WORK REQUIRED:
Extract, from the listing that follows, each line containing the word "olduğunu".
** RECORDED INFORMATION follows **
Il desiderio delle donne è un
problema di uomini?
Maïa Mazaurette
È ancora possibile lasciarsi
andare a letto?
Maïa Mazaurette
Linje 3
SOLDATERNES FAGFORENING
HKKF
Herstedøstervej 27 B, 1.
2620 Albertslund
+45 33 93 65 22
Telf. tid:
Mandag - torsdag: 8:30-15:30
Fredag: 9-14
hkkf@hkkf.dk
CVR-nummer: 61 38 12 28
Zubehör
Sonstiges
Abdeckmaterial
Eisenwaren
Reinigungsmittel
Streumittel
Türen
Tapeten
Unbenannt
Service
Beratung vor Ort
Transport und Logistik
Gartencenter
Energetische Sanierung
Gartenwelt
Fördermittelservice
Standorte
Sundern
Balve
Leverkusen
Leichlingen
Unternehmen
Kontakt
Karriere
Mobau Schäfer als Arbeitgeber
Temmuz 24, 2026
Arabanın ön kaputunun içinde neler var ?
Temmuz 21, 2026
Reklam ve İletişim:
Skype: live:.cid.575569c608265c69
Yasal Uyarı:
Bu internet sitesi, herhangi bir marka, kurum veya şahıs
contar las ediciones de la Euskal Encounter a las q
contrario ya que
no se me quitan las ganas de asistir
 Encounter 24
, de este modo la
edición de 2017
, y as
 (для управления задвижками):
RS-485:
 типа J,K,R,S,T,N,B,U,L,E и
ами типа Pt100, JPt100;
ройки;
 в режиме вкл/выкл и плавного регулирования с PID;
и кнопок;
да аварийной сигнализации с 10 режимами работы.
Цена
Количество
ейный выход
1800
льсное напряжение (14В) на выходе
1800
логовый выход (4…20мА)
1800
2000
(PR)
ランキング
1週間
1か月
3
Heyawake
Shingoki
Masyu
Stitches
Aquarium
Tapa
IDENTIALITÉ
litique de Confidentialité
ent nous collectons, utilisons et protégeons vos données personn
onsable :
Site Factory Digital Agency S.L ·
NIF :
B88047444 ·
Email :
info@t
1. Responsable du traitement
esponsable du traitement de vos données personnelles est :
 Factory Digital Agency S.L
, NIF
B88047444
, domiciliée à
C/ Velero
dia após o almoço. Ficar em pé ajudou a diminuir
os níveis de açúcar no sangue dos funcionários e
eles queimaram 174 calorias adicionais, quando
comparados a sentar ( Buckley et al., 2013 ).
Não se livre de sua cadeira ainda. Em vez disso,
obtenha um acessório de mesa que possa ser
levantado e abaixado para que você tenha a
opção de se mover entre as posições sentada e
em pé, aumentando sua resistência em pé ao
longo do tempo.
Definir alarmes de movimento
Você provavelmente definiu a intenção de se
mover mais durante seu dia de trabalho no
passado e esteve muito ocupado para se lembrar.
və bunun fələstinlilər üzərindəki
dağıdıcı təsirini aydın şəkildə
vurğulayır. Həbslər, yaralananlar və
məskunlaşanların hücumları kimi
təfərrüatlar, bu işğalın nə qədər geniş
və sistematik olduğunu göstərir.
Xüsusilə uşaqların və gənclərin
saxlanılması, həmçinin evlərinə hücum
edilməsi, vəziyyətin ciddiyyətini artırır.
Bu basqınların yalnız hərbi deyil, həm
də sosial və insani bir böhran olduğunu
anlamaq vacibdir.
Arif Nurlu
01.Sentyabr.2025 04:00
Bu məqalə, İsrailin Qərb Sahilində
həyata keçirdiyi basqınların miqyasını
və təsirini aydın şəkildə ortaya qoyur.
** End of RECORDED INFORMATION **
ANSWER BELOW:
və sistematik olduğunu göstərir.
də sosial və insani bir böhran olduğunu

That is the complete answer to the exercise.